Let's define two variables:
- Let \( x \) be the number of $2.50 seats sold.
- Let \( y \) be the number of $10.50 seats sold.
We have the following information from the problem:
-
The total number of seats sold is 78: \[ x + y = 78 \]
-
The total revenue from the seats is $483: \[ 2.50x + 10.50y = 483 \]
Now we can solve this system of equations.
First, let's solve the first equation for \( x \): \[ x = 78 - y \]
Next, we substitute this expression for \( x \) into the second equation: \[ 2.50(78 - y) + 10.50y = 483 \] Distributing \( 2.50 \): \[ 2.50 \cdot 78 - 2.50y + 10.50y = 483 \] Calculating \( 2.50 \cdot 78 \): \[ 195 - 2.50y + 10.50y = 483 \] Combining like terms: \[ 195 + 8y = 483 \] Now, we isolate \( y \): \[ 8y = 483 - 195 \] \[ 8y = 288 \] \[ y = \frac{288}{8} = 36 \]

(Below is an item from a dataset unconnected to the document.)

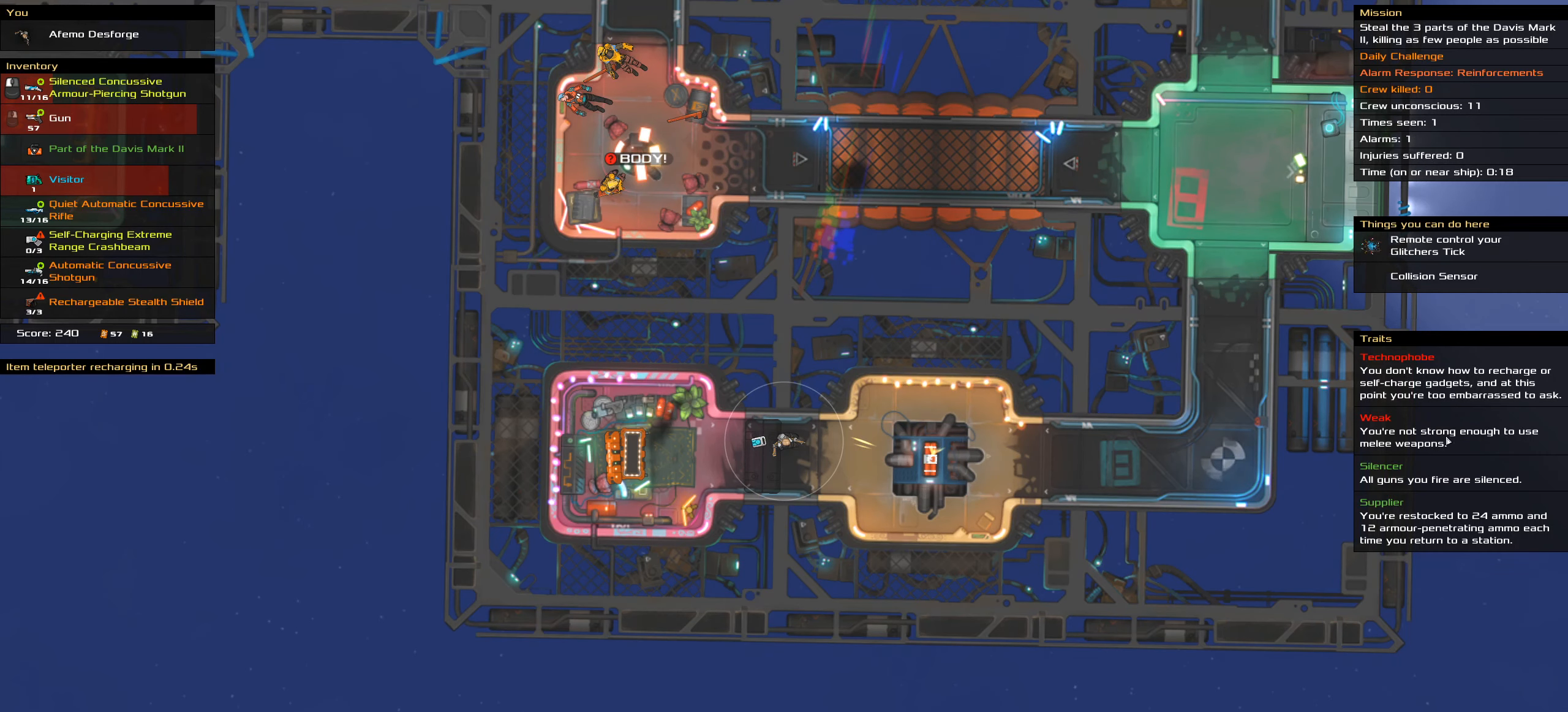
{"keys": [], "mouse": [], "events": []}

Now that we've found \( y \), which represents the number of $10.50 seats sold, we get: \[ \boxed{36} \]
To find \( x \), the number of $2.50 seats sold: \[ x = 78 - y = 78 - 36 = 42 \]
Now, let’s verify the revenue: \[ 2.50x + 10.50y = 2.50(42) + 10.50(36) \] Calculating: \[ 2.50 \times 42 = 105 \] \[ 10.50 \times 36 = 378 \] Adding these amounts: \[ 105 + 378 = 483 \]
Thus, everything checks out. The number of $10.50 seats sold is indeed \( \boxed{36} \).